Ouverture sur le thème de la variation psychanalytique avec
musique d’ambiance et test de Rorschar. Dès l’introduction de
la galette dans le lecteur, les menus de « Self Control »
prennent en charge le patient. Humour et soin sont ici
prescrits à haute dose par l’éditeur afin d’accroître chez le
dévédéphile plaisir, confort et ergonomie dans la navigation.
Hormis certaines transitions franchement ratées et de rares
sous-menus fixes et tristounets, l’ensemble trahit une
volonté de bien faire et vous invitera à découvrir tous les
trésors que contient cette édition.
Bandes-annonces, scènes coupées, making of et commentaire.
Voilà qui comblera les attentes légitimes du dévédéphile
avide de suppléments et enrichira cette édition qu’on peut
sans complexe qualifier de collector. Quant à la qualité
technique, Columbia persiste et signe en livrant là un
travail remarquable. A noter l’excellence en termes de son
qu’accompagne une image à tous points de vu irréprochable.
N’ayons pas peur des mots, cette édition est un exemple.
L’éditeur a tenu pour l’occasion à lier forme et fond,
clarifiant ainsi la nature et le genre du film. Une
initiative heureuse qui lui avait cruellement fait défaut
lors de sa sortie en salles. Seule ombre au tableau ; Où
est passé Big Jack ? Pas un début de commencement de fin
d’une interview de Jack Nicholson. C’est dommage ! On
aurait aimé avoir son sentiment sur son talentueux
cabotinage. Aurons-nous la chance une prochaine fois ?
4, je mets 4 ! Non pas qu’il y ait des bonus à foison.
Pour l’insatiable dévédéphile que je suis, il n’y en a jamais
assez. Mais parce que l’éditeur a ici consenti un réel effort
de personnalisation et ça se voit ! L’équipe du film
(Nicholson mis à part) a pris un malin plaisir à colorer ces
suppléments d’une saine et communicative bonne humeur, allant
même jusqu’à y ajouter un jeu (de bonne facture) dans lequel
ce sont eux qui vous posent des questions afin de vérifier si
vous avez bien saisi l’esprit du film. Bref…à la fin du
visionnage, il va y avoir interro et nous verrons bien alors
tous ceux qui n’ont rien suivi (ceux-là même bien installés
au chaud près du radiateur ! ! !). L’absence
d’un commentaire de Jack Nicholson himself se fait
cruellement ressentir tout comme l’absence en fin de jeu d’un
bonus caché ou bien d’un reprotage rapide mais instructif sur
de véritables séances de « Anger Management ». Mais
bon…c’est histoire de suggérer !…pour une édition
ultimate…peut-être ?
Les Scènes coupées (10’11 VOST)
Section fort réjouissante avec son cortège (4 au total) de
scènes montées, sonorisées…bref retravaillées. Mais
attention ! Hors de question de vous présenter des bouts
de scénettes qui n’ont ni queue ni tête. Les gags qu’elles
mettent en lumière sont drôles, formidablement bien amenés et
l’on se demande même pourquoi certains d’entre eux ont été
coupés au montage…Notamment celui de l’automobiliste
barraqué et celui qui transforme le simple caméo de Mc Enroe
en véritable rôle (le face-à-face Nicholson / Mc Enroe est à
mourir de rire). Le tout est présenté en dolby surround et
vous fait regretter de ne pas avoir les commentaires (du
réalisateur, du scénariste, des acteurs ou du producteur)
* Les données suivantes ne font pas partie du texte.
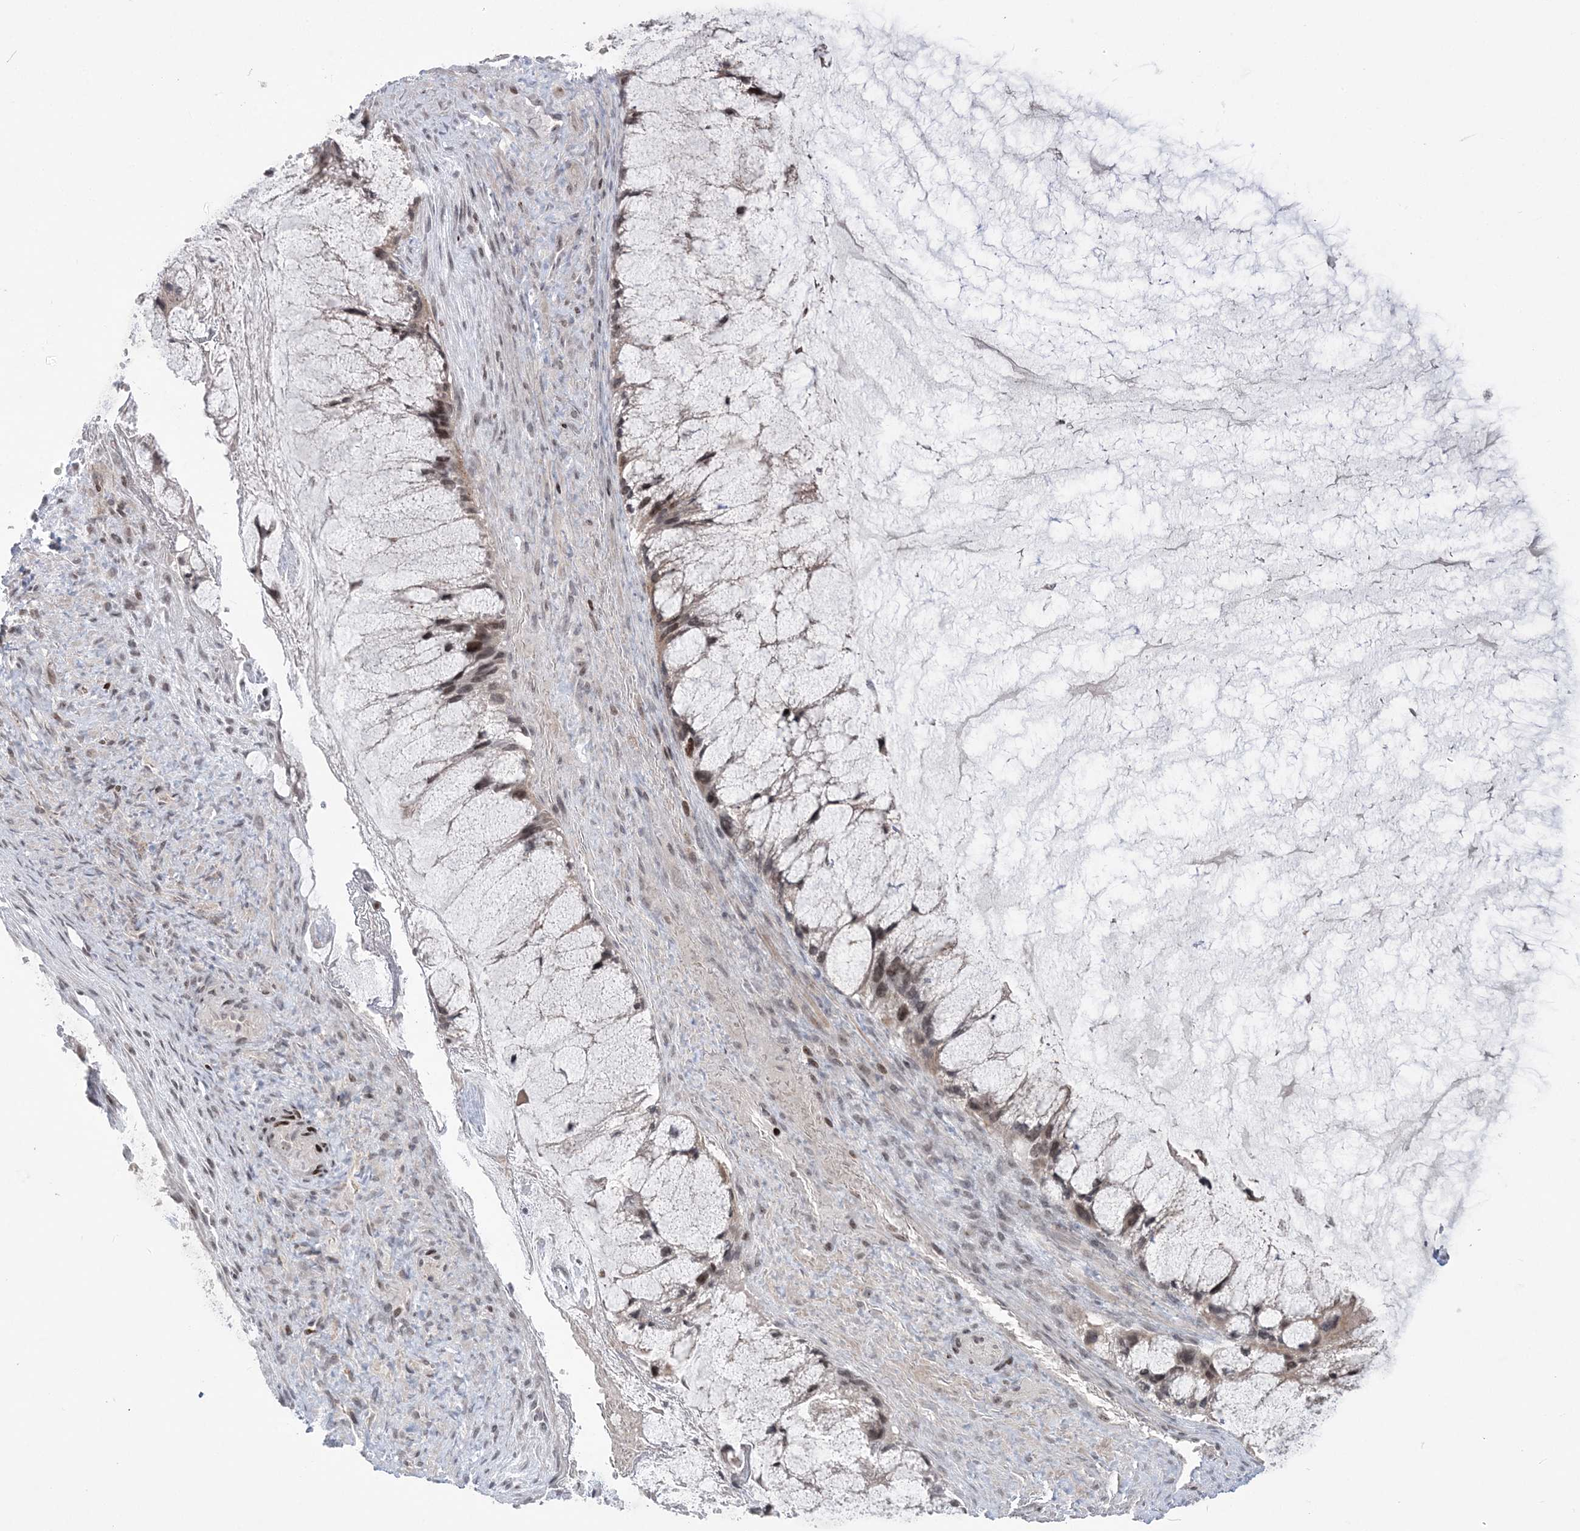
{"staining": {"intensity": "weak", "quantity": ">75%", "location": "cytoplasmic/membranous,nuclear"}, "tissue": "ovarian cancer", "cell_type": "Tumor cells", "image_type": "cancer", "snomed": [{"axis": "morphology", "description": "Cystadenocarcinoma, mucinous, NOS"}, {"axis": "topography", "description": "Ovary"}], "caption": "The immunohistochemical stain highlights weak cytoplasmic/membranous and nuclear positivity in tumor cells of ovarian cancer tissue.", "gene": "SH3BP4", "patient": {"sex": "female", "age": 37}}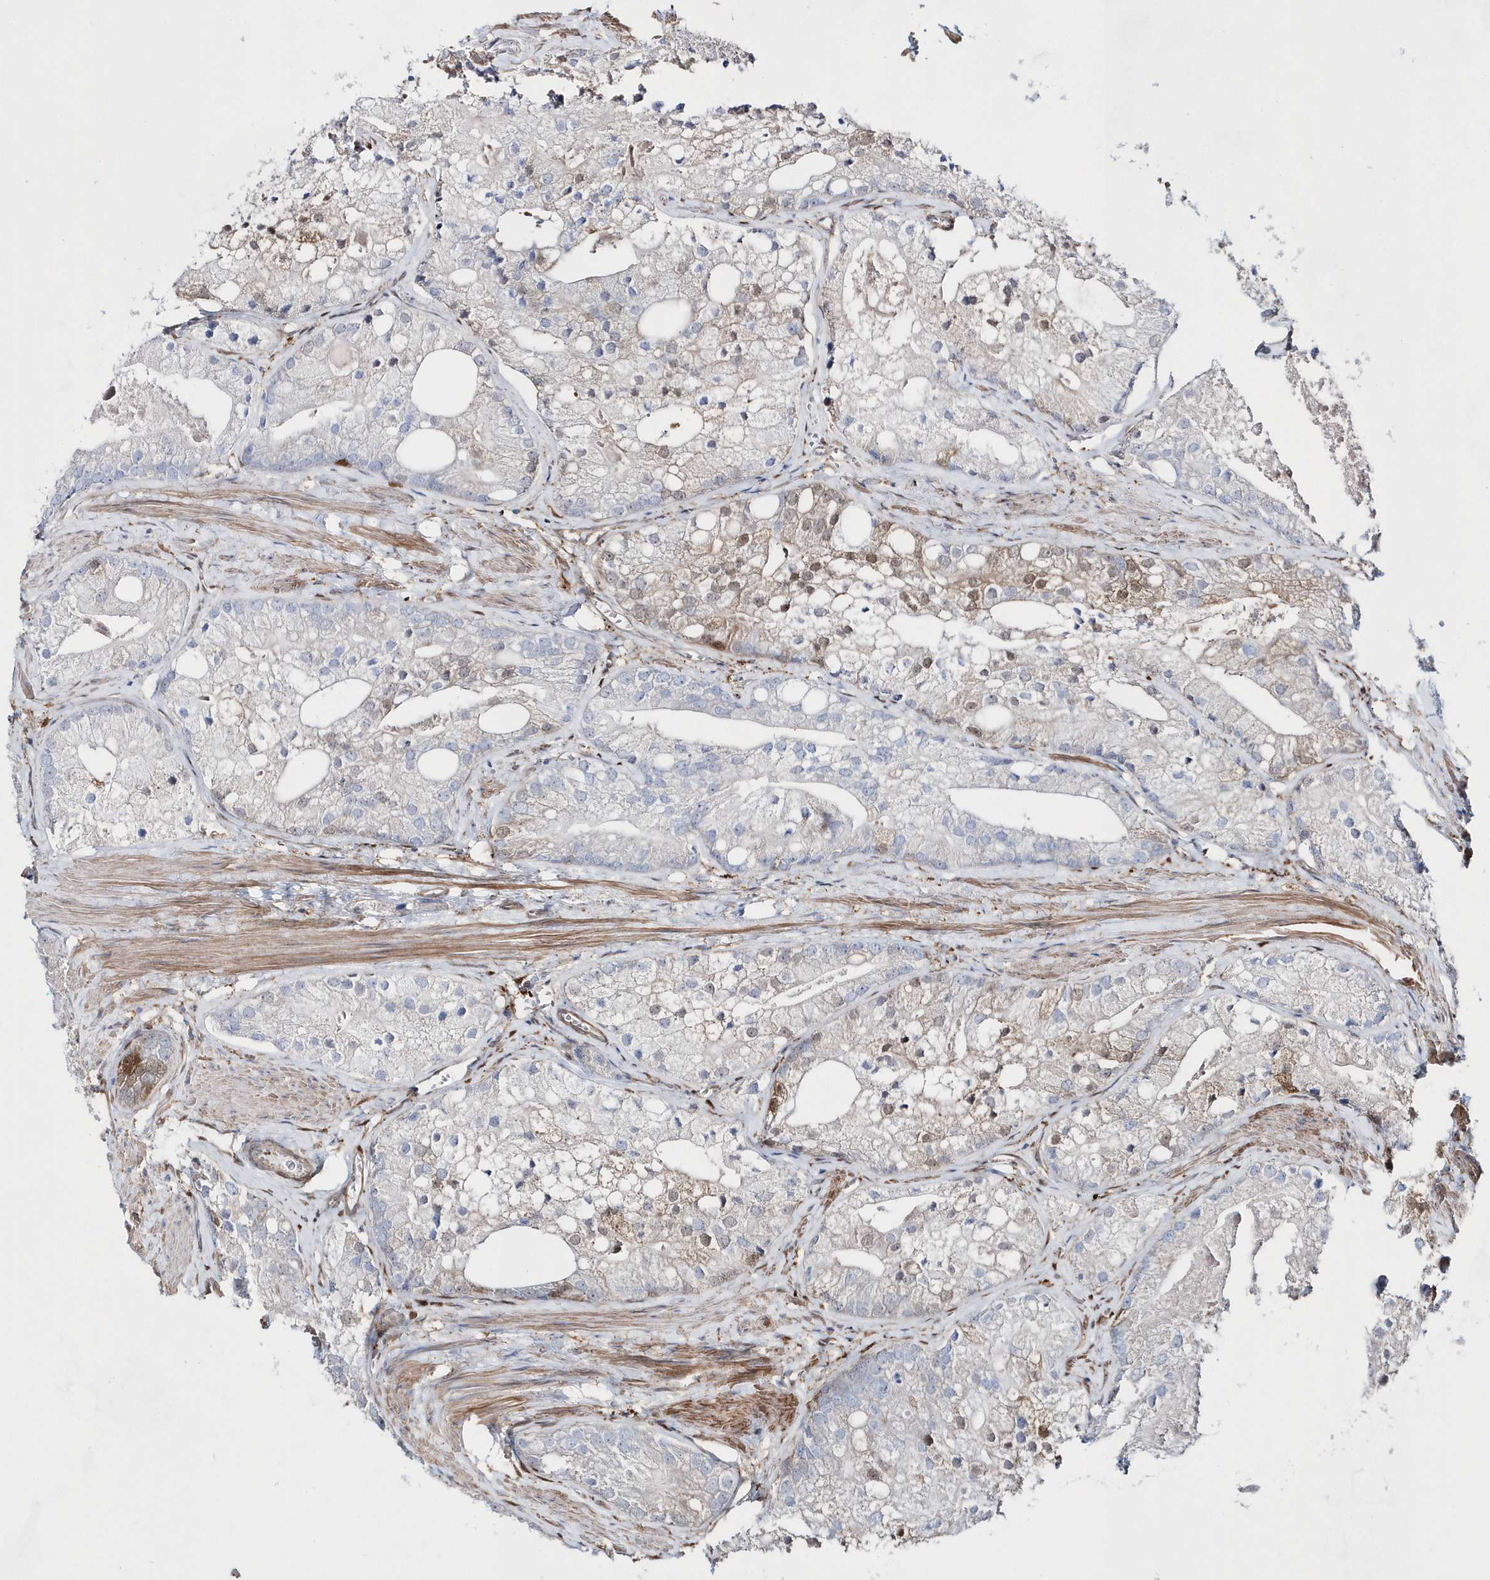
{"staining": {"intensity": "moderate", "quantity": "<25%", "location": "nuclear"}, "tissue": "prostate cancer", "cell_type": "Tumor cells", "image_type": "cancer", "snomed": [{"axis": "morphology", "description": "Adenocarcinoma, Low grade"}, {"axis": "topography", "description": "Prostate"}], "caption": "Immunohistochemical staining of prostate cancer (adenocarcinoma (low-grade)) displays low levels of moderate nuclear protein positivity in about <25% of tumor cells. The protein is stained brown, and the nuclei are stained in blue (DAB (3,3'-diaminobenzidine) IHC with brightfield microscopy, high magnification).", "gene": "BDH2", "patient": {"sex": "male", "age": 69}}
pour expliquer ces coupes sombres dans le montage…elles
avaient leur place ! A-t-on sacrifié au rythme, à la
durée, au sens ? Allez…donnez-nous un petit, un
minuscule, une larve d’indice quoi ?
Le Making of (20 minutes environ - VOST)
Au nombre de deux, ils constituent le corps de ce DVD. On
passera très vite sur le second making of de 4 minutes
environ et qui s’apparente tout au plus à une ôde au monstre
sacré qu’est Jack Nicholson, tout au moins à un pitoyable
exercice de je-te-passe-de-la-brosse-à-reluire, exercice ô
combien fréquent dans ce monde merveilleux qu’est Hollywood.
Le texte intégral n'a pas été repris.